Waf vs GNU Make — part two
Last time I've determined that the biggest problem of make and waf was a big dependency graph. To verify that, I prepared an even bigger project to test. Results follow but first, I've got some news.
Tup is another build tool. But not yet another. Mike Shal, the author of Tup, used a completely different approach to the build problem and have reverted the dependency graph. This way the algorithm starts with changed nodes and builds the graph by adding their dependencies (in this case, the products). This results in a much smaller graph to solve. I read the results from the page and they're stunning.
There are few things I like about Tup. The inverted graph is a good idea. Who cares how to build program foo. If a source file changed, and this source file is there probably not for fun, then compile it. That's what incremental build is all about. Another nice feature is an implicit handling of subdirectories (note, it's not recursion, just splitting the build files). If you want to add a subdirectory, just put a Tup-file here, no need to mention that in the parent.
Another interesting idea is the way that dependencies are handled. Tup monitors applications run during build and if those apps access filesystem, is sees that and adds that info to its database. No need to process #include files anymore. If gcc opens them, it meens they're needed. And it works for all types of files.
What I don't like about tup... first of all, yet another syntax to learn. I really agree with Waf, Scons and others, that using an existing language is better. Second thing is that it needs fuse. My current kernel has no fuse support so right now I'm not able to test tup myself.
A bigger problem is that it is so damn small. I like small things, don't get me wrong. But from a build tool, I would expect support for some common usage patterns like build variants, unit tests, configuration, etc. I like Waf's way of expressing the build process in terms of tasks generators, i.e. gimme a program built from these sources, instead of node-center view that tup, make and many others use. Compile first source, compile another source, link. Crap. Every C++ program is built basically the same way. Don't repeat yourself.

+---+

▶ [PROBLEMS TO SOLVE]
1/ Write out the passage from the Waf vs GNU Make post that opens with the words containing "Another interesting idea" and closes with "test tup myself.".
2/ Extend the Waf vs GNU Make post, starting right after its last sentence.

+---+

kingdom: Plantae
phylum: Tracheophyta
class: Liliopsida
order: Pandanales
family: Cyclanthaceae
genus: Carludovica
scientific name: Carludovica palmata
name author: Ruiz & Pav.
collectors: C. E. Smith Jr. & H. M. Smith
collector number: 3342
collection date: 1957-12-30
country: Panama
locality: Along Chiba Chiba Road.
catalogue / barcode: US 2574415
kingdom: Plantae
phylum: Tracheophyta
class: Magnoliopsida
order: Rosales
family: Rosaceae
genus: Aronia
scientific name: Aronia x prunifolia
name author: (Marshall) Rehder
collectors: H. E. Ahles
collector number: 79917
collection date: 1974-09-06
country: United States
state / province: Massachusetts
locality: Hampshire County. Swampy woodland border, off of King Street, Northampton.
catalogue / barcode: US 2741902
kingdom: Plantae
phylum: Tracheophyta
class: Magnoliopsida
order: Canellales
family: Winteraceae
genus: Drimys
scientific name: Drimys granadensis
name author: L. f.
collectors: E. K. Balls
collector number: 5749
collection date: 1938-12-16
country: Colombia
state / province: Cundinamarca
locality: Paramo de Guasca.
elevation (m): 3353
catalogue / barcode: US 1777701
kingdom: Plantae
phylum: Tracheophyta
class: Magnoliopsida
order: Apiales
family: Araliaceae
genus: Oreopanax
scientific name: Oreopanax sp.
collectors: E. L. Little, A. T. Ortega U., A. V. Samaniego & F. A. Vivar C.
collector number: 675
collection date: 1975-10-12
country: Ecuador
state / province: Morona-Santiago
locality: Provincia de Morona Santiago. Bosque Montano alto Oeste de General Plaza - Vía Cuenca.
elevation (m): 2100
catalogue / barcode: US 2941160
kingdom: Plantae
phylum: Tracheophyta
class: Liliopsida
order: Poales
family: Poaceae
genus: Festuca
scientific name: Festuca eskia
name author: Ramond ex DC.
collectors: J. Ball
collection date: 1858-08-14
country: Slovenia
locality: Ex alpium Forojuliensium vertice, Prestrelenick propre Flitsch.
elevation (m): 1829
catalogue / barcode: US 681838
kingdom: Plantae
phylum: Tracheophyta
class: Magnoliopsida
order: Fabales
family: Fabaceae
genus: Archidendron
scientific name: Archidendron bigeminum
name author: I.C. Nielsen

+---+

▶ [WRITTEN ANSWERS]
1/
Another interesting idea is the way that dependencies are handled. Tup monitors applications run during build and if those apps access filesystem, is sees that and adds that info to its database. No need to process #include files anymore. If gcc opens them, it meens they're needed. And it works for all types of files.
What I don't like about tup... first of all, yet another syntax to learn. I really agree with Waf, Scons and others, that using an existing language is better. Second thing is that it needs fuse. My current kernel has no fuse support so right now I'm not able to test tup myself.

2/
Tup implements some functionality to monitor filesystem, for exapmle it cleans unused build files (e.g. when you rename output, the old file is now unused) automatically. I haven't used it yet, I'm not sure if I like it or not.
OK, back to Waf and Make. It's now clear that they both suck, let's just see how. The project was bigger this time:
- 9100 files
- 300 MB of code
- 30487 includes in .cpp files
- 15727 includes in .h files
Yesterday I dig into waf's code, I've also payed a little more attention to the first build, because it turned out to be a hint of what's going on. Make sucks at finding the proper build order, but it's damn fast on checking the files. Git does exactly the opposite. Why? Because Git uses domain knowledge to its aid when ordering tasks. In simpler (and not entirely true) words, it just knows that you first need to compile sources, then link.
The observed behavior is that, before actually doing anything, make takes the same amount of time for the first build and for an incremental build. Every time it is run, it checks dates on all files and determines the order. Waf starts almost immediately (just some lag caused by python, parsing, etc.) on the first build, when its cache is empty. On an incremental build it reads its cache which takes forever.... and consumes 0.5 GB of memory.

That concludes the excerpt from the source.